◆ THE REQUEST ◆
Could you format the lines of the listing below as a numbered list, from the line containing "genus: Ulmus" through the last line of the listing, leaving out any blank lines?

◆ DATA TO USE ◆

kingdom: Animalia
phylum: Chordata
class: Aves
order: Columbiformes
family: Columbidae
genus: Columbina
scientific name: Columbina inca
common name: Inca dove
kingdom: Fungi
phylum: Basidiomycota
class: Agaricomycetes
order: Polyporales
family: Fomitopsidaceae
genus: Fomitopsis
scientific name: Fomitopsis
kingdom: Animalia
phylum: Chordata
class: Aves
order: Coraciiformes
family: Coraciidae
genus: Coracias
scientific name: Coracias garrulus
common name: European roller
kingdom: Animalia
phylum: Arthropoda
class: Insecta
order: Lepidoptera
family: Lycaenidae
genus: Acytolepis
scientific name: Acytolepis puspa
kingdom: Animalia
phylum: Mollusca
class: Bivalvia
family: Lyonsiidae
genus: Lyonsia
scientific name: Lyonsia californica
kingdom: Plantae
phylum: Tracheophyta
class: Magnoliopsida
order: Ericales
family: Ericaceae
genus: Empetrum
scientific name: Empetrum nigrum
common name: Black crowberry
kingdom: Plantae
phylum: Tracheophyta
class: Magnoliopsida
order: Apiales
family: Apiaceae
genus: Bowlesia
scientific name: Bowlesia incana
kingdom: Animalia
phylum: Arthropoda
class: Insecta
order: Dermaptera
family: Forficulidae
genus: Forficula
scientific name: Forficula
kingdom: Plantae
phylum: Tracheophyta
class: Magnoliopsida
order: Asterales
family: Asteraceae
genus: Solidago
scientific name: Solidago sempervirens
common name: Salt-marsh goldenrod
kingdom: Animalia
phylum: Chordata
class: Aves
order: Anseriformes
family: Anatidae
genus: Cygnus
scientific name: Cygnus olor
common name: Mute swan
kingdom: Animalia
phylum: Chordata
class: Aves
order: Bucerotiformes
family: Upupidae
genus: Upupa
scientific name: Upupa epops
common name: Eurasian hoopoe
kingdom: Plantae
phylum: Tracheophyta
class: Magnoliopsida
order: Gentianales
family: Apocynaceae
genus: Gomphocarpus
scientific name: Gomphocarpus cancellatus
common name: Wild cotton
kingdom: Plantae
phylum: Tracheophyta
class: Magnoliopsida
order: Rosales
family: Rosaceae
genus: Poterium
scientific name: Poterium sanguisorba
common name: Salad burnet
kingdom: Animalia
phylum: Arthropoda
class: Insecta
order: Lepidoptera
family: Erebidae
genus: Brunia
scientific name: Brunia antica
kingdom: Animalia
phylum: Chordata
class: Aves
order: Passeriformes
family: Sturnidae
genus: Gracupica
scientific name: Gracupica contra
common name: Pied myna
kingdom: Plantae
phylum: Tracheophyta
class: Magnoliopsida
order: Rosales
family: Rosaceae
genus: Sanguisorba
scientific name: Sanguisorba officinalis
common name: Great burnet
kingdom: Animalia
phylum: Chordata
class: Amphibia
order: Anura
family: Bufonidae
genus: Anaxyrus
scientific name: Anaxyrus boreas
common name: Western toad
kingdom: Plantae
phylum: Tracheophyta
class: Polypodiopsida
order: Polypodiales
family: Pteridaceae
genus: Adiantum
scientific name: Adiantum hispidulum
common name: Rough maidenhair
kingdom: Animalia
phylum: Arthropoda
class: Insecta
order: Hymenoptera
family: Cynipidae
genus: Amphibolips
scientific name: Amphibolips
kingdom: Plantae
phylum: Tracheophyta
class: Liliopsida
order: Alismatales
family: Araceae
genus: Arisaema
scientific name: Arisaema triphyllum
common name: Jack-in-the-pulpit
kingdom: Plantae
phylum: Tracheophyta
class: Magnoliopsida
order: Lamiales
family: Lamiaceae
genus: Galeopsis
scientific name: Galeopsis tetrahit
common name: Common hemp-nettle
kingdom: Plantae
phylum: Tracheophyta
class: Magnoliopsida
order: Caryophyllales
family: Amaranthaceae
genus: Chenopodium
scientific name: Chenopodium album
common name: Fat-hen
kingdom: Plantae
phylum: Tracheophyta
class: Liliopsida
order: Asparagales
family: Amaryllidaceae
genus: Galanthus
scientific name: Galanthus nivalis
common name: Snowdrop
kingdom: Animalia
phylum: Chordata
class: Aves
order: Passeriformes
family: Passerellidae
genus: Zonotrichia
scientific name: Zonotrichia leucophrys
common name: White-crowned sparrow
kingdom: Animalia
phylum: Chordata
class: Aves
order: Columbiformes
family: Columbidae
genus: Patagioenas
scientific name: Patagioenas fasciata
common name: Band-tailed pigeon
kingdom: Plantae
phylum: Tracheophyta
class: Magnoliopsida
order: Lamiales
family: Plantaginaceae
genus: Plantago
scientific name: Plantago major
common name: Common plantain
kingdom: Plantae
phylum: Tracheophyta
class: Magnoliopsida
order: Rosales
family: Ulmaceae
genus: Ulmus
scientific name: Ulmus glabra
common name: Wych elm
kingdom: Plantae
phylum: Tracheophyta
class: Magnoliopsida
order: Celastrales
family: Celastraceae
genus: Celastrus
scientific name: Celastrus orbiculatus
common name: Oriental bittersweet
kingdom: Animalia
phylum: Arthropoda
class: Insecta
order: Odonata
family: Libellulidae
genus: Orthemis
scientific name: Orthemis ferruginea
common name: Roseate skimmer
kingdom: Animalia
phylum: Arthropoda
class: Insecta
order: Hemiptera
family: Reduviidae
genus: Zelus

◆ EXERCISE RESPONSE ◆
1. genus: Ulmus
2. scientific name: Ulmus glabra
3. common name: Wych elm
4. kingdom: Plantae
5. phylum: Tracheophyta
6. class: Magnoliopsida
7. order: Celastrales
8. family: Celastraceae
9. genus: Celastrus
10. scientific name: Celastrus orbiculatus
11. common name: Oriental bittersweet
12. kingdom: Animalia
13. phylum: Arthropoda
14. class: Insecta
15. order: Odonata
16. family: Libellulidae
17. genus: Orthemis
18. scientific name: Orthemis ferruginea
19. common name: Roseate skimmer
20. kingdom: Animalia
21. phylum: Arthropoda
22. class: Insecta
23. order: Hemiptera
24. family: Reduviidae
25. genus: Zelus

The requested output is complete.